Selamat siang, bagaimana cuaca di kotamu? masihkah mendung bertahta di sudut cakrawala? atau mungkin sang mentari sedang menyiram wajah-wajah kota. Langit siang di kotaku semakin teduh. Gumpalan awan pekat serasa berada tepat 5 cm di atas menara kepalaku. Kuharap, bagaimana pun cuaca hari ini, akan lebih indah jika kita merapal syukur. Dan kau tidak memberhentikan langkah saat hujan membasahi halaman semesta.

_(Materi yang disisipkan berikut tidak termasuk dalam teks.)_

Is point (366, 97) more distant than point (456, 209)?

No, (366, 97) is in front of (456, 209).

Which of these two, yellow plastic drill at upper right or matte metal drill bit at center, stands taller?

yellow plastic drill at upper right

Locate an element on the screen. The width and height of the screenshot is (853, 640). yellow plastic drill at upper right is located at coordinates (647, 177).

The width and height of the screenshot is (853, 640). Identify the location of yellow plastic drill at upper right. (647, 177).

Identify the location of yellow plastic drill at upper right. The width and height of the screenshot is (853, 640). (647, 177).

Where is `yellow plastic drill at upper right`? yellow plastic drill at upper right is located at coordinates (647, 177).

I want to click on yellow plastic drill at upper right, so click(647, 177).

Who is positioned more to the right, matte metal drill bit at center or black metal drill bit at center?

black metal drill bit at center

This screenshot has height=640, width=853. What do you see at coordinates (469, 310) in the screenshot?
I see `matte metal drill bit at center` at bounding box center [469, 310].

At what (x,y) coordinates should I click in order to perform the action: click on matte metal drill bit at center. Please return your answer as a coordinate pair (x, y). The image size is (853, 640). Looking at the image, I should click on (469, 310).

Hari ini, jujur ada hal yang harus kukerjakan. Menjadi bagian relawan panitia membuat aku harus turun tangan membantu setiap divisi. Kemarin aku memberanikan diri, membantu tim merchandise membuat e commerce. Tak ada dalih terbesar mengapa hasrat begitu menggebu. Aku hanya ingin menolong mereka. Aku pikir fasilitas wifi di kantor sayang jika harus dihabiskan dengan melihat postingan yang sudah-sudah. Selaras dengan tujuh konsep kelas inspirasi, satu di antaranya adalah siap belajar. 

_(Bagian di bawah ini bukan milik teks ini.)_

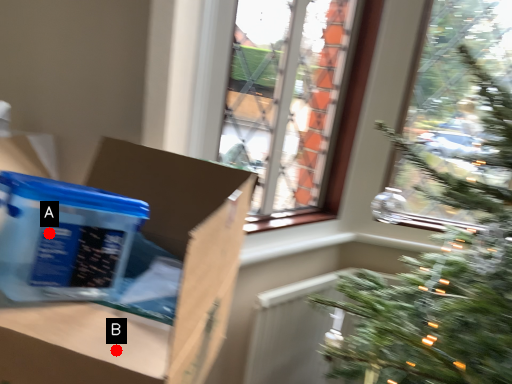
Question: Two points are circled on the image, labeled by A and B beside each circle. Which point is closer to the camera taking this photo?

Choices:
 (A) A is closer
 (B) B is closer

Answer: (B)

Aku yakin pengetahuanku tentang dunia pemasaran masih terbilang dangkal. Sebelum mengajukan bantuan, aku mulai browsing bagaimana membuat e commerce dengan baik, gampang dan tidak ribet. Al hamdulillah setelah melewati 24 jam lebih, tepatnya siang tadi pukul sepuluh. Aku mendapati tutorial membuat online shop. Dengan niat sungguh, aku mulai merealisasikan ke dalam blog yang sudah kubuat kemarin. Aku mulai merapikan halaman blog lantas menunjukannya pada salah seorang tim merchandise. Mariska, nama yang hampir serupa dengan nama buah yang selalu menjadi buah tangan di kota dingin (Solok). Dulu semasa masih mengenyam pendidikan di Kota Padang, saat bus yang kunaiki berhenti di tepian jalan. Aku selalu membeli buah markisa sebagai oleh-oleh untuk beberapa keponakan di rumah. Selain markisa, aku kerap membawa buah tangan berupa camilan ringan seperti sanjai. Makanan berupa keripik dengan bahan dasar singkong. 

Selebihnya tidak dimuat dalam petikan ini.